*Extracted records*:
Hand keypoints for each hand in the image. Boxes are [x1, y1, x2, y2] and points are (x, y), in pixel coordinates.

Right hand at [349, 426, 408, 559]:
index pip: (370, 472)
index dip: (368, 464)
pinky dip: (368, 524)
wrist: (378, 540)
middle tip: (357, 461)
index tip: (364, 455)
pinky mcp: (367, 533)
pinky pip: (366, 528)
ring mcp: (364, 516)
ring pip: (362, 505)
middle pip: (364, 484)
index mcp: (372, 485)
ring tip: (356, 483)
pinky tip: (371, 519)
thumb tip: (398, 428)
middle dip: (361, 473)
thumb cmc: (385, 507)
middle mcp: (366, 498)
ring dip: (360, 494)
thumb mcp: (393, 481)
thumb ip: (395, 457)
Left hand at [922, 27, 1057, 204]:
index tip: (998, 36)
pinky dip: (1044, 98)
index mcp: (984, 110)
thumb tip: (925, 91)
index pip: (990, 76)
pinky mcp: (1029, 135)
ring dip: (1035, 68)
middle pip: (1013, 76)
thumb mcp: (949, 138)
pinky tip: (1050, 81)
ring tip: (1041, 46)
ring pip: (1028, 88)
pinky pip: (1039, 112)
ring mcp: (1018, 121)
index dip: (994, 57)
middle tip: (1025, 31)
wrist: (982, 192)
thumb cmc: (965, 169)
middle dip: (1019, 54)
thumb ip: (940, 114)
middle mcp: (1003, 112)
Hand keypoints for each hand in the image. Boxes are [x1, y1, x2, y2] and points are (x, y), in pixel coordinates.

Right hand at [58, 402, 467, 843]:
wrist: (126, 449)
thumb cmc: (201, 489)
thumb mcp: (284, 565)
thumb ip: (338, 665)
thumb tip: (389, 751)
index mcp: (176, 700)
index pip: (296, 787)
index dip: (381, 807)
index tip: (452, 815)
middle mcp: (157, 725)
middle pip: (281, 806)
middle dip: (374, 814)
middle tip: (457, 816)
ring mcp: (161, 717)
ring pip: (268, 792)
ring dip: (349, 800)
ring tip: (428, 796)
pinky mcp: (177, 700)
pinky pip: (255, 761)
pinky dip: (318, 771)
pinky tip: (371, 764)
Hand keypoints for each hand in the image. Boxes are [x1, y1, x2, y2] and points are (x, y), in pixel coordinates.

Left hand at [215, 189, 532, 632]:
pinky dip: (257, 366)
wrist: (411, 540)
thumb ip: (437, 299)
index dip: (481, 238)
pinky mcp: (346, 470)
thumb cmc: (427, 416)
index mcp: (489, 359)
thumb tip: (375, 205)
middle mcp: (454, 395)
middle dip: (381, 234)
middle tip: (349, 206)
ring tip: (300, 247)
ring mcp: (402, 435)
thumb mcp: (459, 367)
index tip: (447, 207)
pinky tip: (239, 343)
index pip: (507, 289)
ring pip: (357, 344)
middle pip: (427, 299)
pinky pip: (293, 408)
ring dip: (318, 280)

*The task*: Copy out, exactly and alone, the lines of the entries above between the ones holding "thumb tip: (398, 428)" and "thumb cmc: (201, 489)", inclusive.

*Task result*:
thumb tip: (398, 428)
middle dip: (361, 473)
thumb cmc: (385, 507)
middle mcp: (366, 498)
ring dip: (360, 494)
thumb mcp: (393, 481)
thumb ip: (395, 457)
Left hand at [922, 27, 1057, 204]:
index tip: (998, 36)
pinky dip: (1044, 98)
index mcp: (984, 110)
thumb tip: (925, 91)
index pip: (990, 76)
pinky mcp: (1029, 135)
ring dip: (1035, 68)
middle pip: (1013, 76)
thumb mcp: (949, 138)
pinky tip: (1050, 81)
ring tip: (1041, 46)
ring pip: (1028, 88)
pinky pip: (1039, 112)
ring mcp: (1018, 121)
index dip: (994, 57)
middle tip: (1025, 31)
wrist: (982, 192)
thumb cmc: (965, 169)
middle dip: (1019, 54)
thumb ip: (940, 114)
middle mcp: (1003, 112)
Hand keypoints for each hand in the image. Boxes are [x1, y1, x2, y2] and points are (x, y), in pixel coordinates.

Right hand at [58, 402, 467, 843]:
wrist: (126, 449)
thumb cmc: (201, 489)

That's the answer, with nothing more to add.